ProQuest is recognized as the publisher, cataloger, and marketer of theses and dissertations. ProQuest also offers copyrighting services. For more information, visit www.il.proquest.com.
In addition to the ProQuest copy, copies of your thesis and related files are forwarded to the UO Libraries. The UO Libraries archives the thesis with any related files and makes them available through the university’s institutional repository, Scholars’ Bank. For more information, visit http://scholarsbank.uoregon.edu.
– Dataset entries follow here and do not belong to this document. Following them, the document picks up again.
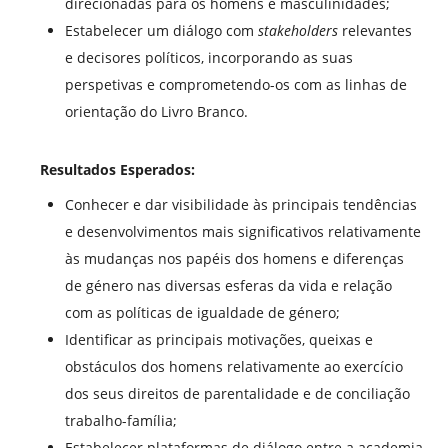
direcionadas para os homens e masculinidades;
Estabelecer um diálogo com
stakeholders
relevantes
e decisores políticos, incorporando as suas
perspetivas e comprometendo-os com as linhas de
orientação do Livro Branco.
Resultados Esperados:
Conhecer e dar visibilidade às principais tendências
e desenvolvimentos mais significativos relativamente
às mudanças nos papéis dos homens e diferenças
de género nas diversas esferas da vida e relação
com as políticas de igualdade de género;
Identificar as principais motivações, queixas e
obstáculos dos homens relativamente ao exercício
dos seus direitos de parentalidade e de conciliação
trabalho-família;
Estabelecer plataformas de diálogo entre a academia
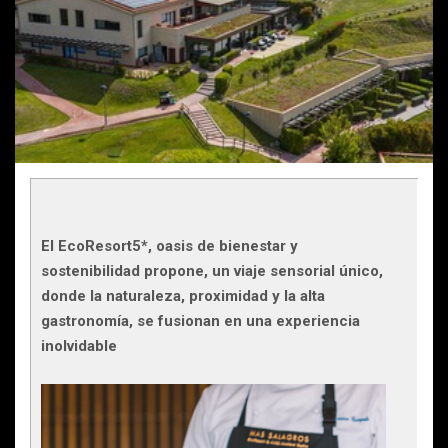
El EcoResort5*, oasis de bienestar y
sostenibilidad propone, un viaje sensorial único,
donde la naturaleza, proximidad y la alta
gastronomía, se fusionan en una experiencia
inolvidable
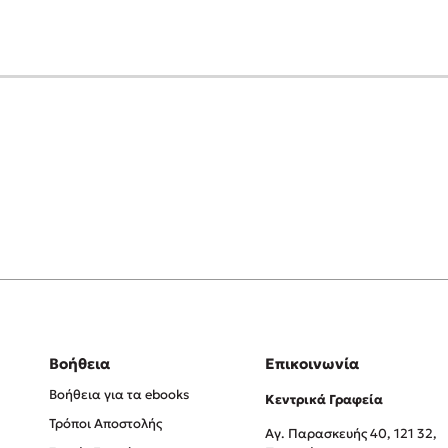
Βοήθεια
Επικοινωνία
Βοήθεια για τα ebooks
Κεντρικά Γραφεία
Τρόποι Αποστολής
Αγ. Παρασκευής 40, 121 32,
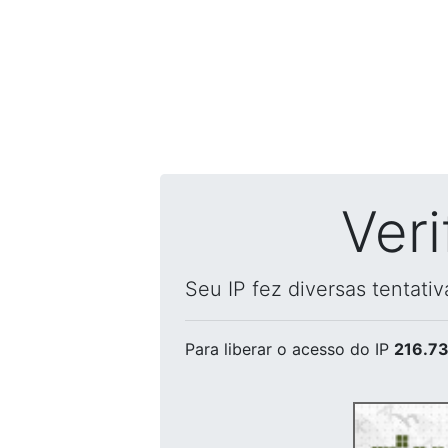
Ver
Seu IP fez diversas tentati
Para liberar o acesso
do IP
216.73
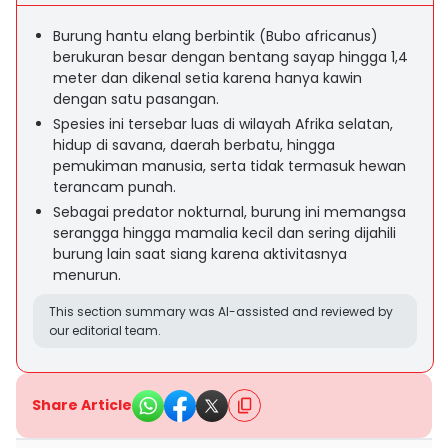
Burung hantu elang berbintik (Bubo africanus)
berukuran besar dengan bentang sayap hingga 1,4
meter dan dikenal setia karena hanya kawin
dengan satu pasangan.
Spesies ini tersebar luas di wilayah Afrika selatan,
hidup di savana, daerah berbatu, hingga
pemukiman manusia, serta tidak termasuk hewan
terancam punah.
Sebagai predator nokturnal, burung ini memangsa
serangga hingga mamalia kecil dan sering dijahili
burung lain saat siang karena aktivitasnya
menurun.
This section summary was AI-assisted and reviewed by
our editorial team.
Share Article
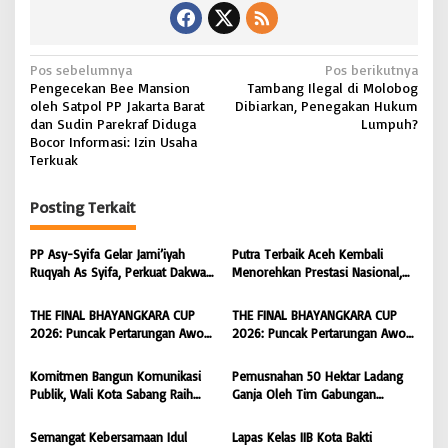
N
Pos sebelumnya
Pos berikutnya
Pengecekan Bee Mansion
Tambang Ilegal di Molobog
a
oleh Satpol PP Jakarta Barat
Dibiarkan, Penegakan Hukum
v
dan Sudin Parekraf Diduga
Lumpuh?
Bocor Informasi: Izin Usaha
i
Terkuak
g
Posting Terkait
a
s
PP Asy-Syifa Gelar Jami’iyah
Putra Terbaik Aceh Kembali
i
Ruqyah As Syifa, Perkuat Dakwah
Menorehkan Prestasi Nasional,
dan Ikhtiar Penyembuhan Islami
Irwansyah Asal Pidie
p
di Bondowoso
Dipromosikan Menjadi
THE FINAL BHAYANGKARA CUP
THE FINAL BHAYANGKARA CUP
o
Koordinator JAM Pidum
2026: Puncak Pertarungan Awon
2026: Puncak Pertarungan Awon
Kejaksaan Agung RI |
s
FC Wonoyoso vs Pandawa Lima
FC Wonoyoso vs Pandawa Lima
BONGKAR’Perkara.com
FC Kedungwuni, Siap
FC Kedungwuni, Siap
Komitmen Bangun Komunikasi
Pemusnahan 50 Hektar Ladang
Mengguncang Stadion Widya
Mengguncang Stadion Widya
Publik, Wali Kota Sabang Raih
Ganja Oleh Tim Gabungan
Manggala Krida
Manggala Krida
Pemred Award 2026 |
Kodam IM di Desa Blang
BONGKAR’Perkara.com
Meurandeh
Semangat Kebersamaan Idul
Lapas Kelas IIB Kota Bakti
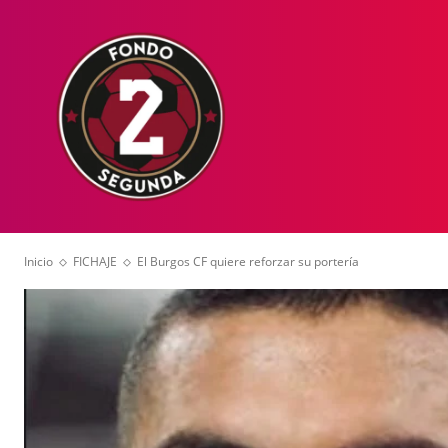
HOME
NOT
Inicio
FICHAJE
El Burgos CF quiere reforzar su portería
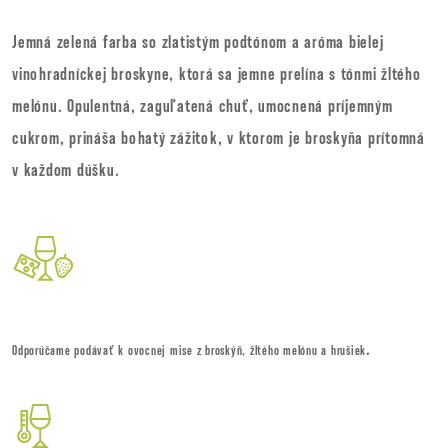
Jemná zelená farba so zlatistým podtónom a aróma bielej
vinohradníckej broskyne, ktorá sa jemne prelína s tónmi žltého
melónu. Opulentná, zaguľatená chuť, umocnená príjemným
cukrom, prináša bohatý zážitok, v ktorom je broskyňa prítomná
v každom dúšku.
.
Odporúčame podávať k ovocnej mise z broskýň, žltého melónu a hrušiek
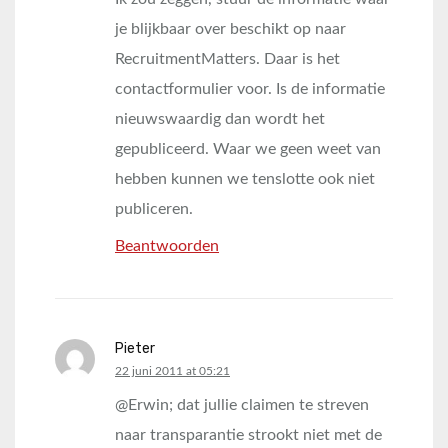
je blijkbaar over beschikt op naar
RecruitmentMatters. Daar is het
contactformulier voor. Is de informatie
nieuwswaardig dan wordt het
gepubliceerd. Waar we geen weet van
hebben kunnen we tenslotte ook niet
publiceren.
Beantwoorden
Pieter
says:
22 juni 2011 at 05:21
@Erwin; dat jullie claimen te streven
naar transparantie strookt niet met de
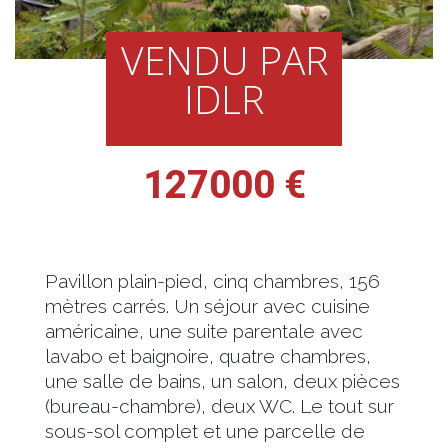
VENDU PAR
IDLR
127000 €
Pavillon plain-pied, cinq chambres, 156
mètres carrés. Un séjour avec cuisine
américaine, une suite parentale avec
lavabo et baignoire, quatre chambres,
une salle de bains, un salon, deux pièces
(bureau-chambre), deux WC. Le tout sur
sous-sol complet et une parcelle de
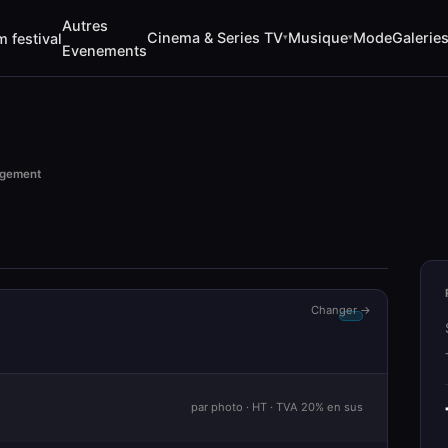
Autres
Cinema & Series TV
Musique
Mode
Galerie
m festival
▾
▾
Evenements
rgement
Changer →
par photo · HT · TVA 20% en sus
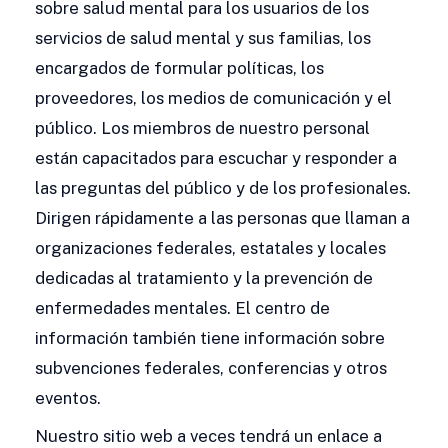
sobre salud mental para los usuarios de los
servicios de salud mental y sus familias, los
encargados de formular políticas, los
proveedores, los medios de comunicación y el
público. Los miembros de nuestro personal
están capacitados para escuchar y responder a
las preguntas del público y de los profesionales.
Dirigen rápidamente a las personas que llaman a
organizaciones federales, estatales y locales
dedicadas al tratamiento y la prevención de
enfermedades mentales. El centro de
información también tiene información sobre
subvenciones federales, conferencias y otros
eventos.
Nuestro sitio web a veces tendrá un enlace a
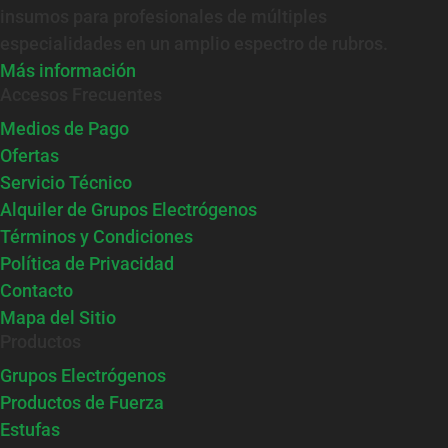
insumos para profesionales de múltiples
especialidades en un amplio espectro de rubros.
Más información
Accesos Frecuentes
Medios de Pago
Ofertas
Servicio Técnico
Alquiler de Grupos Electrógenos
Términos y Condiciones
Política de Privacidad
Contacto
Mapa del Sitio
Productos
Grupos Electrógenos
Productos de Fuerza
Estufas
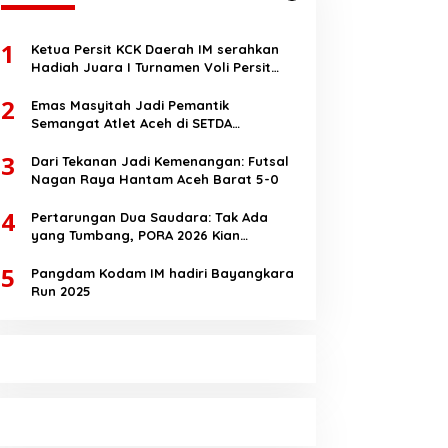
1
Ketua Persit KCK Daerah IM serahkan
Hadiah Juara I Turnamen Voli Persit
HUT RI Ke-80
2
Emas Masyitah Jadi Pemantik
Semangat Atlet Aceh di SETDA
Taekwondo Championship 2025
3
Dari Tekanan Jadi Kemenangan: Futsal
Nagan Raya Hantam Aceh Barat 5-0
4
Pertarungan Dua Saudara: Tak Ada
yang Tumbang, PORA 2026 Kian
Membara
5
Pangdam Kodam IM hadiri Bayangkara
Run 2025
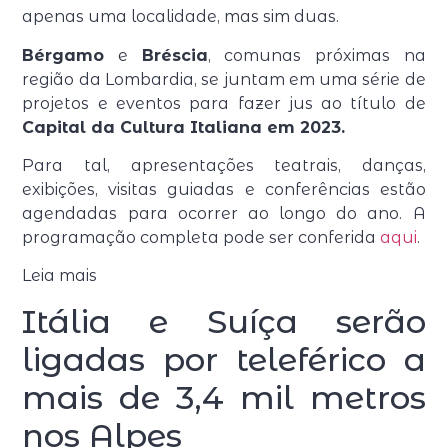
apenas uma localidade, mas sim duas.
Bérgamo
e
Bréscia
, comunas próximas na
região da Lombardia, se juntam em uma série de
projetos e eventos para fazer jus ao título de
Capital da Cultura Italiana em 2023.
Para tal, apresentações teatrais, danças,
exibições, visitas guiadas e conferências estão
agendadas para ocorrer ao longo do ano. A
programação completa pode ser conferida
aqui
.
Leia mais
Itália e Suíça serão
ligadas por teleférico a
mais de 3,4 mil metros
nos Alpes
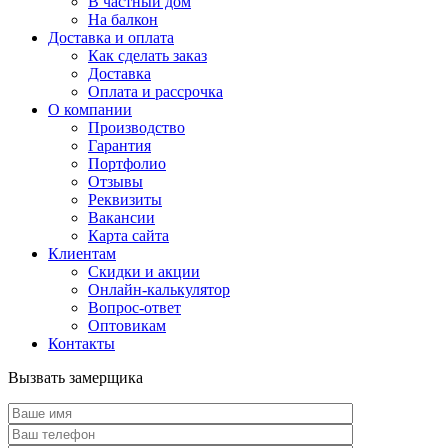
В частный дом
На балкон
Доставка и оплата
Как сделать заказ
Доставка
Оплата и рассрочка
О компании
Производство
Гарантия
Портфолио
Отзывы
Реквизиты
Вакансии
Карта сайта
Клиентам
Скидки и акции
Онлайн-калькулятор
Вопрос-ответ
Оптовикам
Контакты
Вызвать замерщика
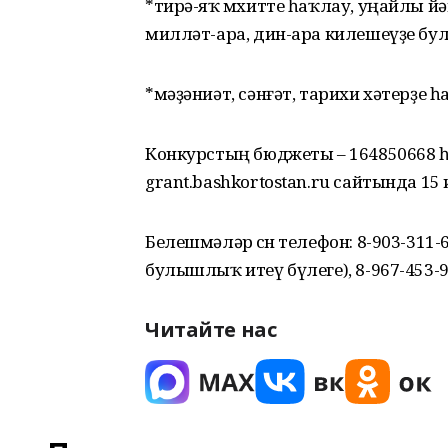
*тирә-яҡ мөхитте һаҡлау, уңайлы й
милләт-ара, дин-ара килешеүҙе бу
*мәҙәниәт, сәнғәт, тарихи хәтерҙе һ
Конкурстың бюджеты – 164850668 һ
grant.bashkortostan.ru сайтында 1
Белешмәләр өсөн телефон: 8-903-31
булышлыҡ итеү бүлеге), 8-967-453-9
Читайте нас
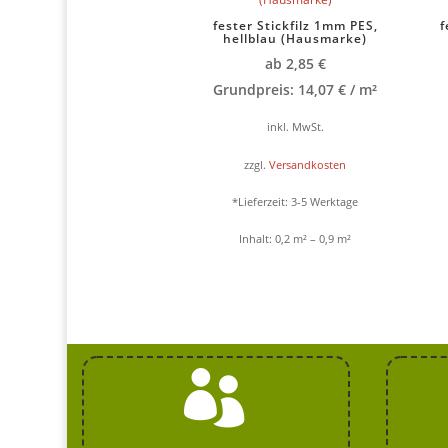
fester Stickfilz 1mm PES,
f
hellblau (Hausmarke)
ab
2,85
€
Grundpreis:
14,07
€
/
m²
inkl. MwSt.
zzgl.
Versandkosten
*Lieferzeit:
3-5 Werktage
Inhalt: 0,2
m²
– 0,9
m²

In order to give graduate students more experience speaking in front of large, formal audiences, every graduate student is required to give a scientific presentation at least once every two years during their residency in the department. Oral or poster presentations at scientific meetings (e.g., AGU, GSA, AAPG, etc.) are encouraged as a means of meeting this requirement. If such a talk or poster is given, documentation (e.g., the published abstract) must be provided to the department Graduate Coordinator. Alternatively, student seminars may be presented during a departmental seminar time slot if space is available in the schedule. Otherwise, students may petition to present their seminar at an informal time. Such a presentation must be scheduled and advertised a minimum of one week in advance and will meet the requirement only if at least three faculty are able to attend. Lunchtime slots, when informal seminar series are often already scheduled, may be appropriate. Students who are judged by the faculty to have presented an unsatisfactory seminar will be advised how the seminar can be improved and will be required to give another (satisfactory) seminar soon after.